* 取り組む課題
- A) 以下のトゥームレイダーの記事を読み、次の問いに答えてください。
(i) 『トゥームレイダー I-III リマスター』は何月何日に発売されましたか。
(ii) ララは両太腿に装着したホルスターから何を抜きますか。
(iii) ララは、ある段階まではどのような主人公になる予定でしたか。
- B) 以下のトゥームレイダーの記事から、「PS5/PS4/ニンテンドースイッチ向け『トゥームレイダー I-III リマスター』が、先日11月28日に発売されました。」で始まり「設定はまだ珍しいものでした。」で終わる部分を、一字一句違えずに書き写してください。

* 文書の抜粋
_____
PS5/PS4/ニンテンドースイッチ向け『トゥームレイダー I-III リマスター』が、先日11月28日に発売されました。

『トゥームレイダー』初期3部作のリマスター版が遊べるこの作品、主人公のララ・クロフトも、カクカクポリゴンからややアニメチックな感じにリファインされています。その上で、ララの身体能力から生まれるアクションを視覚で楽しめる仕上がりになっています。

両太腿に装着したホルスターから二丁拳銃を抜き、襲い掛かる敵や動物を次々に倒しながら進むララ。今や見慣れた彼女の大活躍ですが、『トゥームレイダー』第1作が発売された当時は「女性がひとりで遺跡を探検する」という設定はまだ珍しいものでした。

そうした背景があるからこそ、ララの活躍は「女性の権利向上」につながっていきました。

◆探検は「男性のもの」だった

ララは『トゥームレイダー』の開発当初から計画されていた主人公ではなく、ある段階までは男性主人公になる予定だったといいます。

しかし、遺跡探検ものの主人公を男性にしてしまうと、どうしても映画『インディ・ジョーンズ』のようになってしまうという理由で性別が変更されたとのこと。それが奏功し、ララ・クロフトは「遺跡の謎に雄々しく挑戦する勇敢な女性」として当時のゲームファンに強烈な印象を与えました。
_____
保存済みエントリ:
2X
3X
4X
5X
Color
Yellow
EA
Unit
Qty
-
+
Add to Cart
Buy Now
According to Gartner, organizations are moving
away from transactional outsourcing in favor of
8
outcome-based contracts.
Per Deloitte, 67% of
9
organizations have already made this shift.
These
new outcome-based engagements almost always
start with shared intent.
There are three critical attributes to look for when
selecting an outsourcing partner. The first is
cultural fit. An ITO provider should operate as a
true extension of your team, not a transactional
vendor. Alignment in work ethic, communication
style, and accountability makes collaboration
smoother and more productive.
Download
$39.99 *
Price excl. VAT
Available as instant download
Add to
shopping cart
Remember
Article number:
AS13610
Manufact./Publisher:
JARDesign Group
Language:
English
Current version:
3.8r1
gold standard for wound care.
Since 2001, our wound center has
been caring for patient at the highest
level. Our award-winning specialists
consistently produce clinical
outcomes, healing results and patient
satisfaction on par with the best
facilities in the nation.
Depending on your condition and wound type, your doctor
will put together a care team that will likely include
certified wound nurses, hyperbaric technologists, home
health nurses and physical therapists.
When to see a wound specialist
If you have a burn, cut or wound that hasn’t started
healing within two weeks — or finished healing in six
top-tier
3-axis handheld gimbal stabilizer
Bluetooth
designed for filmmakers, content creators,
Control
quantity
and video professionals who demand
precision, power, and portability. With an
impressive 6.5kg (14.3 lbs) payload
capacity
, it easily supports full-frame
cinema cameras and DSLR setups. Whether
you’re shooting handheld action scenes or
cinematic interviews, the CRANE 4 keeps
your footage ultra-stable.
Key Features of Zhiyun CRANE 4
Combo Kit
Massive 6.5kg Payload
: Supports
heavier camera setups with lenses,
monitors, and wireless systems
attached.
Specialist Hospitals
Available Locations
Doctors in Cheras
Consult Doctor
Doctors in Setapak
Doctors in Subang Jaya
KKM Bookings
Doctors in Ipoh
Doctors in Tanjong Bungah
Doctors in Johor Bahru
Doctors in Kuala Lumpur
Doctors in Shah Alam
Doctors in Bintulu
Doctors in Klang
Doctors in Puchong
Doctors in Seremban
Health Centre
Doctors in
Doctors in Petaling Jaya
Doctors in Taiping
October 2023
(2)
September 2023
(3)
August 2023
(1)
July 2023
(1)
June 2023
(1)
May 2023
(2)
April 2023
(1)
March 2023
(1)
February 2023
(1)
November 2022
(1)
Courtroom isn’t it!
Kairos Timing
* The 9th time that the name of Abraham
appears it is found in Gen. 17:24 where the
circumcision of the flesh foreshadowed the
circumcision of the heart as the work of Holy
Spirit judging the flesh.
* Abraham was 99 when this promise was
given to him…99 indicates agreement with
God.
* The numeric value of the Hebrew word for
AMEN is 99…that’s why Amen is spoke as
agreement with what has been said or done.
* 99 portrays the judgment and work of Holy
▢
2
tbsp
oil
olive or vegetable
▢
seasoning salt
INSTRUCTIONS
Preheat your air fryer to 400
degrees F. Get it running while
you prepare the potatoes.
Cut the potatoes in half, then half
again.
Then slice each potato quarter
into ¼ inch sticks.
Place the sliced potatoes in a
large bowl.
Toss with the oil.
_____
* 演習の結果
- A)
(i) 11月28日
(ii) 二丁拳銃
(iii) 男性主人公

- B)
PS5/PS4/ニンテンドースイッチ向け『トゥームレイダー I-III リマスター』が、先日11月28日に発売されました。

『トゥームレイダー』初期3部作のリマスター版が遊べるこの作品、主人公のララ・クロフトも、カクカクポリゴンからややアニメチックな感じにリファインされています。その上で、ララの身体能力から生まれるアクションを視覚で楽しめる仕上がりになっています。

両太腿に装着したホルスターから二丁拳銃を抜き、襲い掛かる敵や動物を次々に倒しながら進むララ。今や見慣れた彼女の大活躍ですが、『トゥームレイダー』第1作が発売された当時は「女性がひとりで遺跡を探検する」という設定はまだ珍しいものでした。